The whole listing needs to be written out exactly, except for any images.

Given data:
________

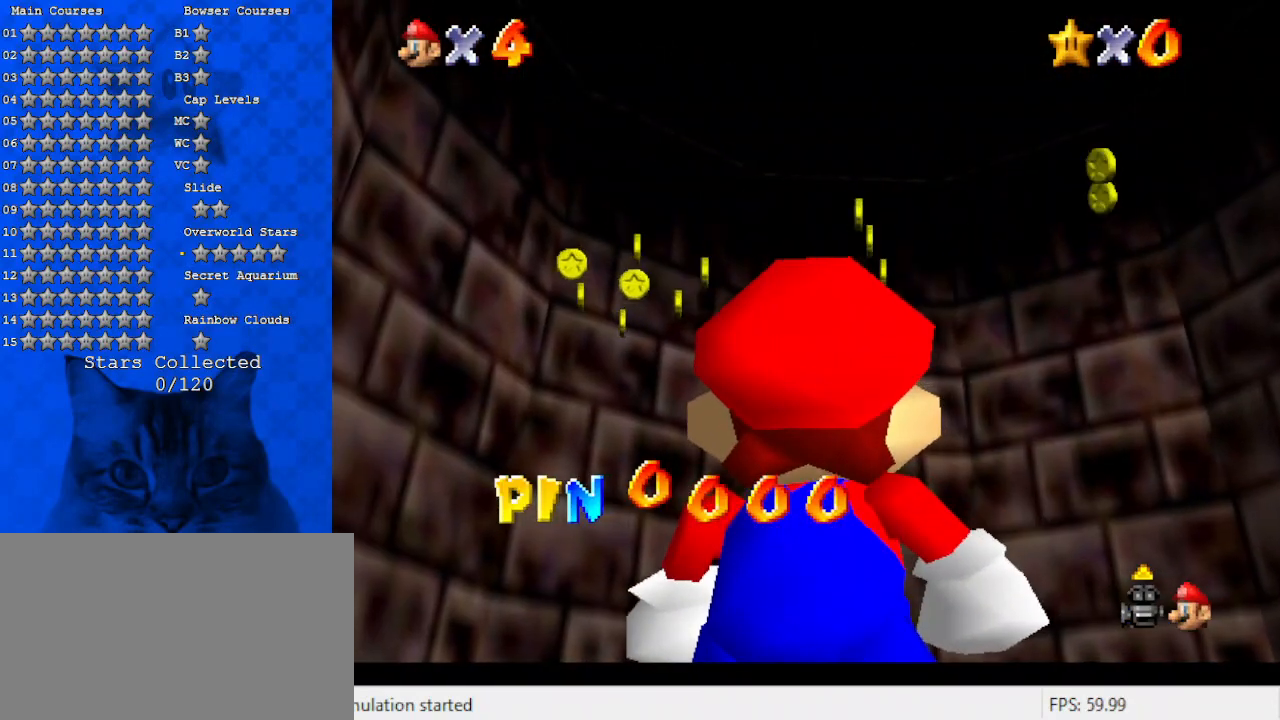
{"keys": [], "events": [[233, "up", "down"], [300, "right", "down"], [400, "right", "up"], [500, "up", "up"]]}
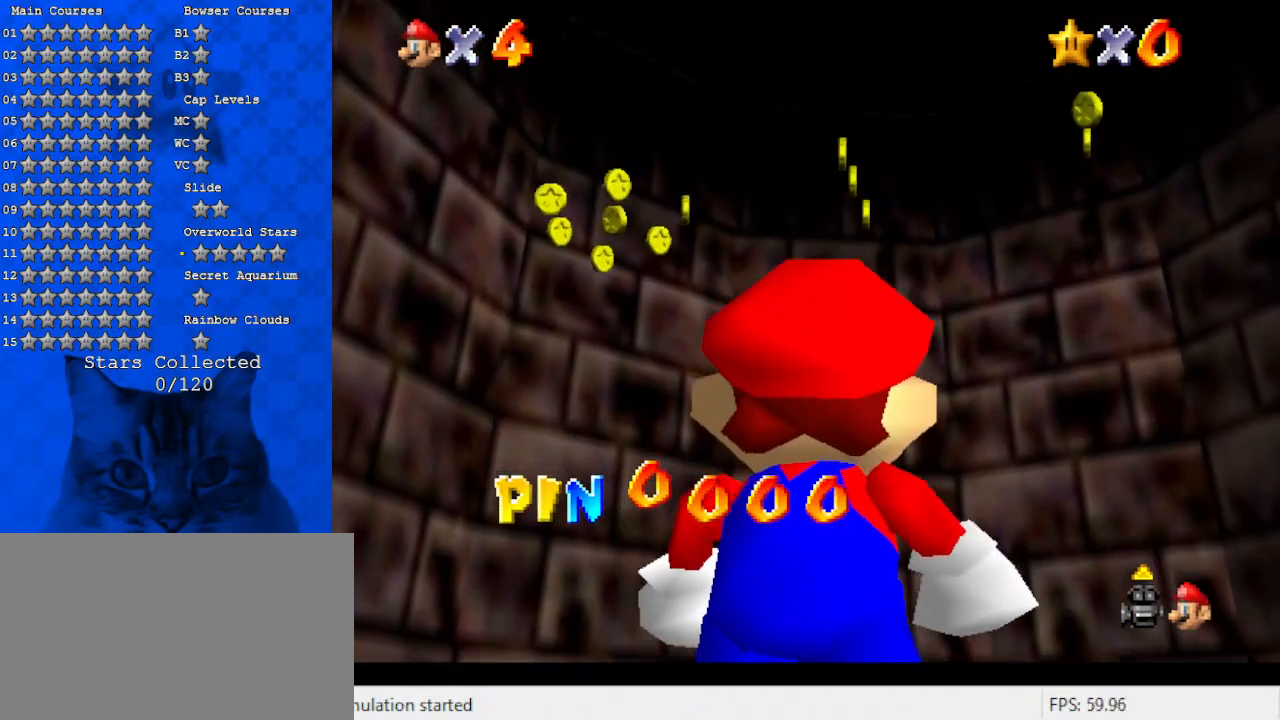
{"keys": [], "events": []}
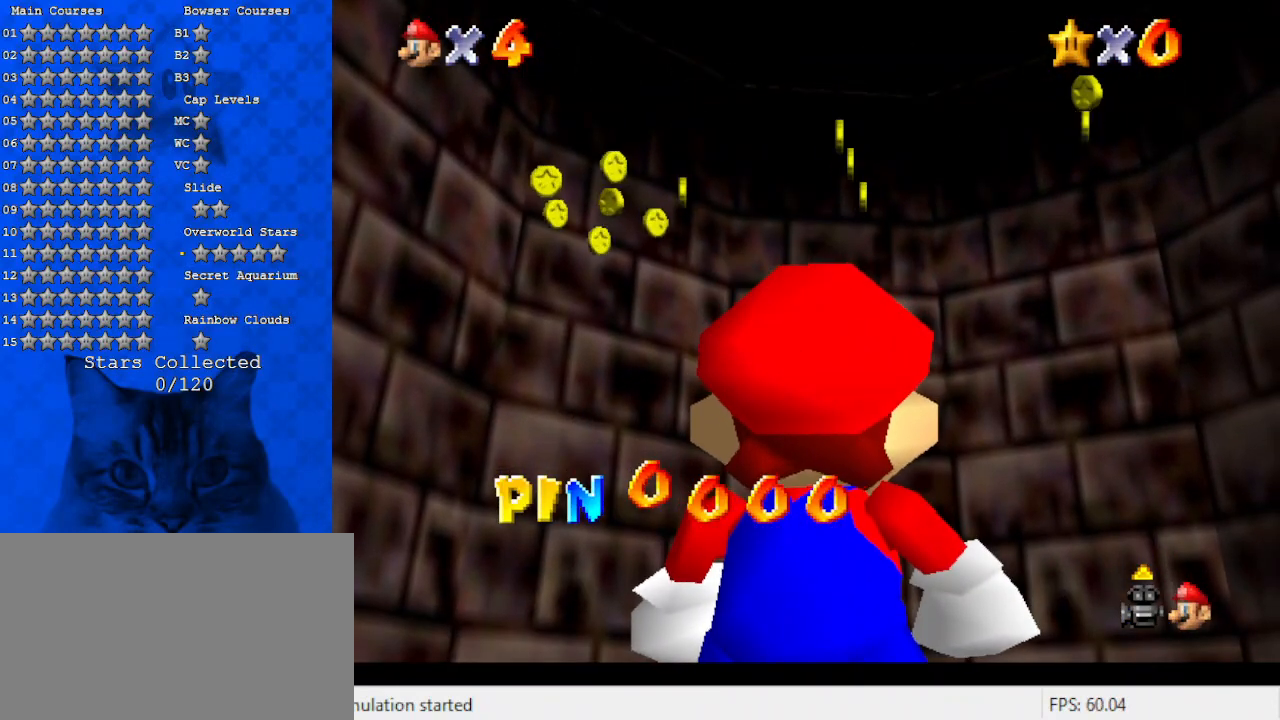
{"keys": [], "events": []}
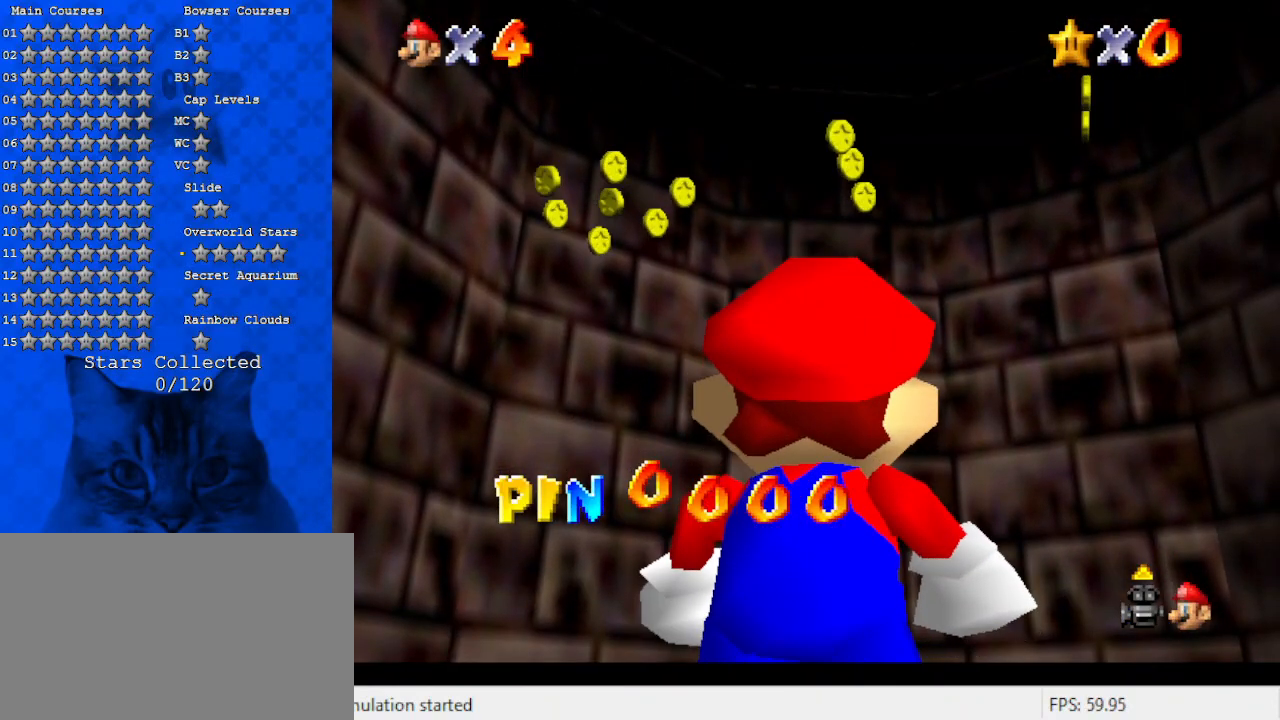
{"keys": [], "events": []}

________

Answer to this exercise:
{"keys": [], "events": [[233, "up", "down"], [300, "right", "down"], [400, "right", "up"], [500, "up", "up"]]}
{"keys": [], "events": []}
{"keys": [], "events": []}
{"keys": [], "events": []}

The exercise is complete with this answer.